Pools are one of the best things about summer. They keep your kids happy, entertained, and active. However, when water is involved, there are potential dangers that the whole family should be aware of. Approximately 388,000 people die each year from drowning (World Health Organization). Whether you have a pool of your own, a neighbour’s pool to splash in, or one within the community, make sure that everyone within your household understands these pool safety tips.

SWIMMING POOL SAFETY TIPS

1. Reinforce Pool Rules

Pool rules are incredibly important. Everyone that enters your pool should know that if they do not follow the rules, they will no longer be allowed to swim at your house. Even if you don’t have a pool, you want to provide your child with safety tips that they can use when swimming at a friend’s house.

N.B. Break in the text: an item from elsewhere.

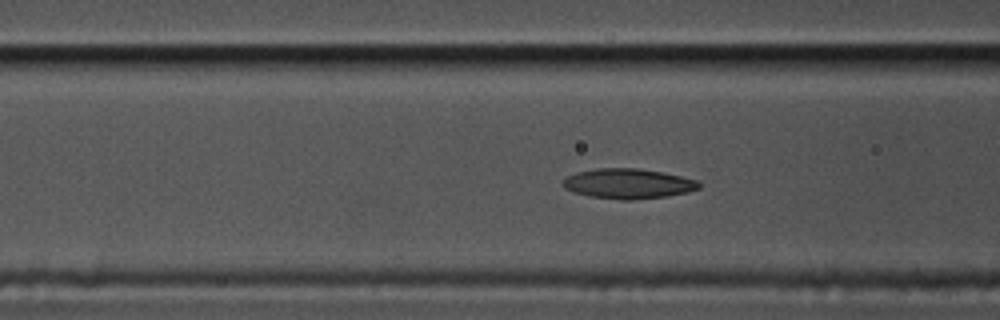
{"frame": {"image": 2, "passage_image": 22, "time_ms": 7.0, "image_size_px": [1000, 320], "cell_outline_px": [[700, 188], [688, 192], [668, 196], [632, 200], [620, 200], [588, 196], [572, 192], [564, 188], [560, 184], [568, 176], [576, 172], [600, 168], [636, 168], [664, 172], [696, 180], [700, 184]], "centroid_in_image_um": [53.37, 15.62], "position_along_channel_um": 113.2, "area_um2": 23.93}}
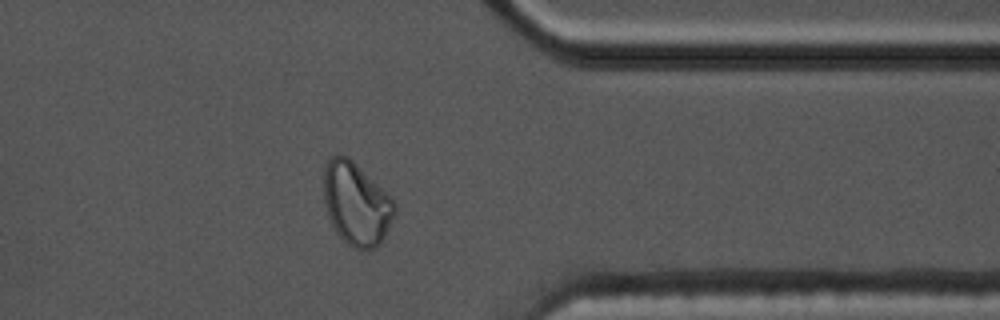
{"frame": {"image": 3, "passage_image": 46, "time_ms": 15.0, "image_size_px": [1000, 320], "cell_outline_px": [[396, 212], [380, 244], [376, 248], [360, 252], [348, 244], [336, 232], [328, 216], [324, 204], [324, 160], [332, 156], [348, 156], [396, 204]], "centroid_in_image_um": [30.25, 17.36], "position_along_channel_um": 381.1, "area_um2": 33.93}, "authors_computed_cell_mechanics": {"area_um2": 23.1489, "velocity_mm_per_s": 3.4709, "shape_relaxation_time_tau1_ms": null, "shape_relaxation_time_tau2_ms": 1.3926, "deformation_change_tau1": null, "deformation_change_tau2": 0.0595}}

  • No diving in shallow or aboveground pools.
  • No running around the pool.
  • No electrical devices or appliances near the pool.
  • No swimming without adult supervision.

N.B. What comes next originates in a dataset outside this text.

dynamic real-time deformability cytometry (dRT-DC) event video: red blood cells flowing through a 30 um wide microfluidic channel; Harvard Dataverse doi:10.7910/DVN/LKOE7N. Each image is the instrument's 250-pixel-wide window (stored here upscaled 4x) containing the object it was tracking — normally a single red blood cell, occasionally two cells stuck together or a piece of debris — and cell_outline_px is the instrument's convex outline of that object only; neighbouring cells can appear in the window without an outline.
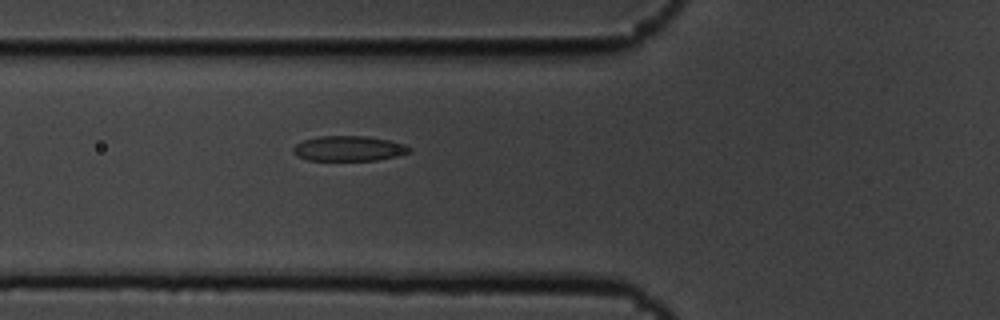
{"species": "common noctule bat (a hibernating species)", "species_latin": "Nyctalus noctula", "temperature_condition": "cold", "stored_images_in_passage": 16, "camera_frame_rate_fps": 3000, "um_per_image_px": 0.085, "animal": {"sex": "male", "body_mass_g": 19.5, "forearm_length_mm": 54.6}, "frame": {"image": 1, "passage_image": 5, "time_ms": 1.333, "image_size_px": [1000, 320], "cell_outline_px": [[412, 152], [400, 156], [376, 160], [308, 160], [296, 156], [292, 152], [292, 148], [296, 144], [304, 140], [320, 136], [368, 136], [392, 140], [404, 144], [412, 148]], "centroid_in_image_um": [29.69, 12.62], "position_along_channel_um": 96.1, "area_um2": 17.28}}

2. Install a Safe Fence Around your Pool

Children are very curious, and they can sneak outdoors without you ever knowing it. Many cities in Canada require that you have a fence on your property if you have a private pool. However, each region has specific requirements, which should always be taken into consideration. While a fence will deter others form entering your pool from the outside, they very rarely provide a block between your house and the pool itself. To ensure that you have the safest fence possible, here are some things to consider:

  • Install a pool fence around the pool, as well as around your backyard
  • Ensure the fence has a minimum height of 1.2 metres.
  • Have a self-closing gate.
  • The fence should be climb-resistant.

3. Start Swimming Lessons as Soon as Possible

Swimming lessons are one of the best ways to protect your child from drowning. Lessons are age-specific, and will teach your child everything from the basics to floating and diving. It is recommended to get your children into swimming lessons as soon as possible. There are even some that teach infants valuable water survival skills, such as how to flip over in the water and float. Needless to say, these short, once-a-week lessons may save a life, and should never be underestimated. Some things to consider prior to placing young children in swimming lessons are:

  • Any physical limitations your child may have (special swimming lessons may be required).
  • Emotional maturity (there are swimming lessons for all ages).
  • Health concerns such as pool chemicals, infections, swallowing water, etc.

4. Create a Plan for Water Emergencies

Everyone within your household should be able to respond to any emergencies that occur in your pool. This could be as simple as running to the neighbours if an adult is injured, or calling 911. The older your children get, the more elaborate your safety plan should be. Here are some additional things to consider:

  • Take a CPR course as a family.
  • Take a water safety course.
  • Keep a well-stocked first aid kit by the pool.

Having a pool can be a liability, but with swimming pool safety tips, you can decrease the risk and ensure that everyone stays safe.